Don,
I guess I could see that perspective, but then again when we have interest rates at 6%, and banks are charging 2-3% more than that to actual recipients of consumer loans, the real rate is 7-9% above the recognized rate of inflation. If the economy is growing at 6-8% with only 1-2 percent inflation, surely that is better than what we saw during the '80s where interest rates were double or triple the nation's economic growth.
I was thinking this afternoon about the question of what role I believe the Fed should play and came up with analogy (which obviously has its limitations as all analogies eventually do). Since many folks have analogized the Fed as the entity that takes away the punch bowl just as the party is getting started, I thought I would expand on that:
Let's imagine the economy as a club/bar in the business of entertaining its customers and providing them an enjoyable experience, with a bartender serving up alcohol, determining prices for drinks and determining when a customer is cut off and not served anymore.
Customers have the option of paying cash or establishing a tab of course. So if interest rates are synonymous of the actual price for each drink, raising drink prices impacts the amount of money each must pay for enjoying themselves. Establishing a tab is analogous to extending credit to a customer with the belief that he will be able to pay it off in the future, if not that very evening in cash.

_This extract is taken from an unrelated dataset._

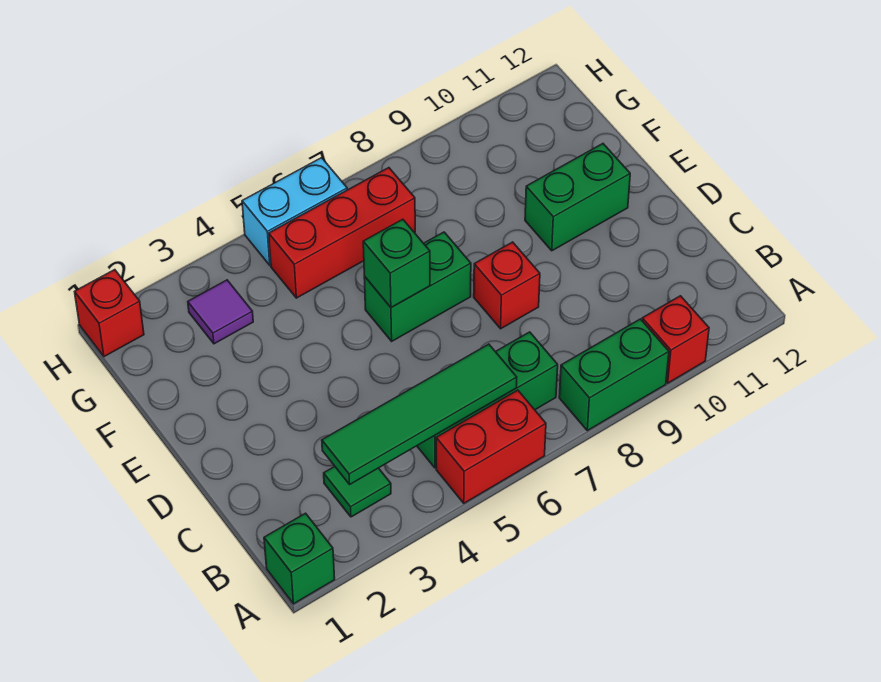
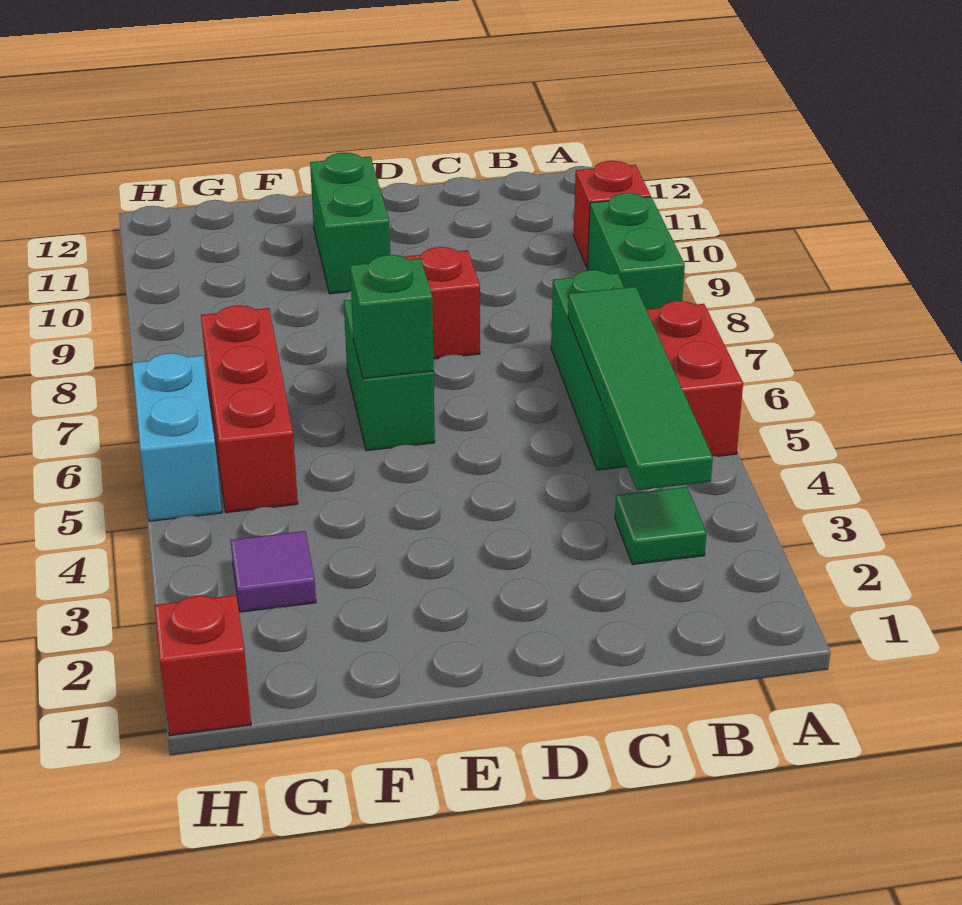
green 1x1 brick [264,513,335,604] -> none

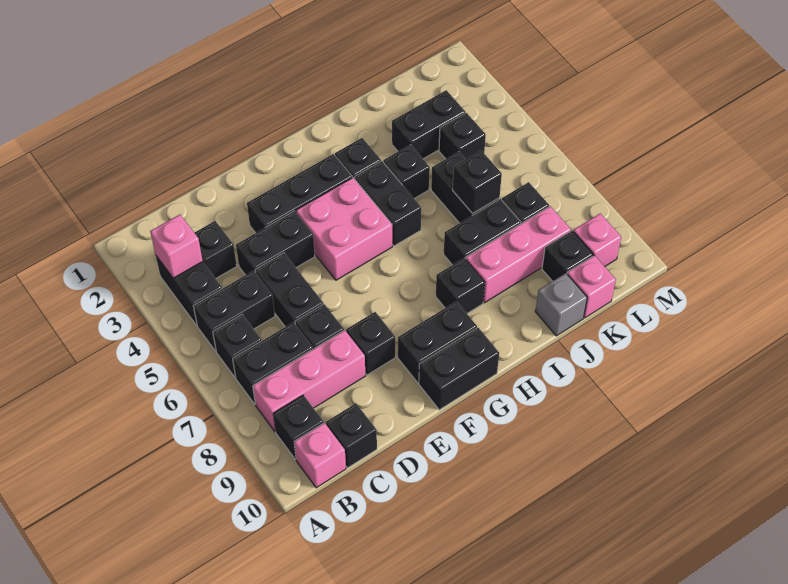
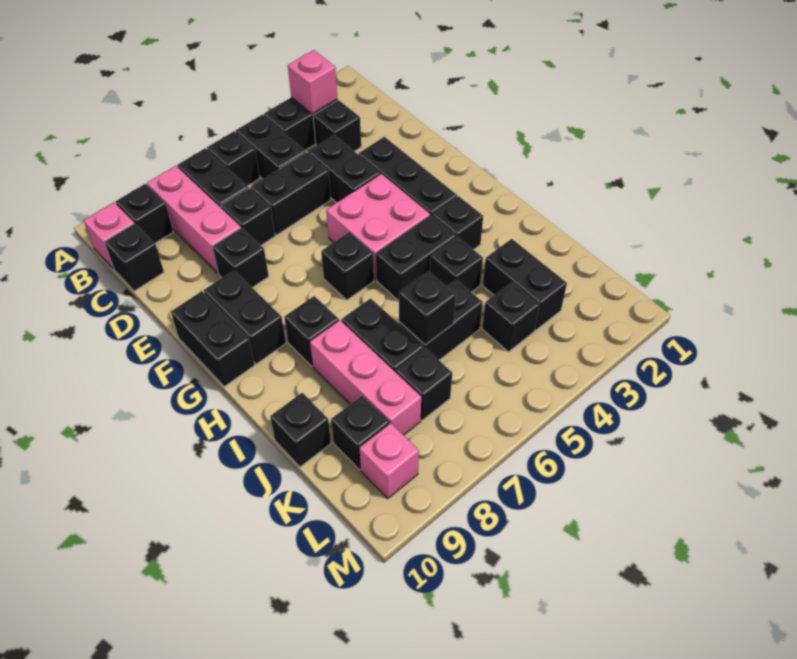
none -> black 1x1 brick [321,232,374,300]
grey 1x1 brick [535,273,587,336] -> black 1x1 brick [270,393,331,467]
pink 1x1 brick [567,255,616,318] -> none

The Federal Reserve is like an economic bartender, doling out drinks at a reasonable price, providing credit for those with sufficent resources, and cutting off those who have had a bit too much that they endanger themselves or others. If a certain group of customers are abusing their priviledges or getting out of hand, you don't punish all the customers by raising the price of drinks all around. You limit the amount that those abusive customes can extend on credit, or cut them off completely until they sober up. Raising interest rates is tantamount to raising the price of drinks, and impacts everyone, the credit abusers as well as those who are conscientious about their savings.
Again, I recognize has limited application, but it just makes sense to me and struck me as applicable to the "punch bowl" analogy that I often heard in my economics classes.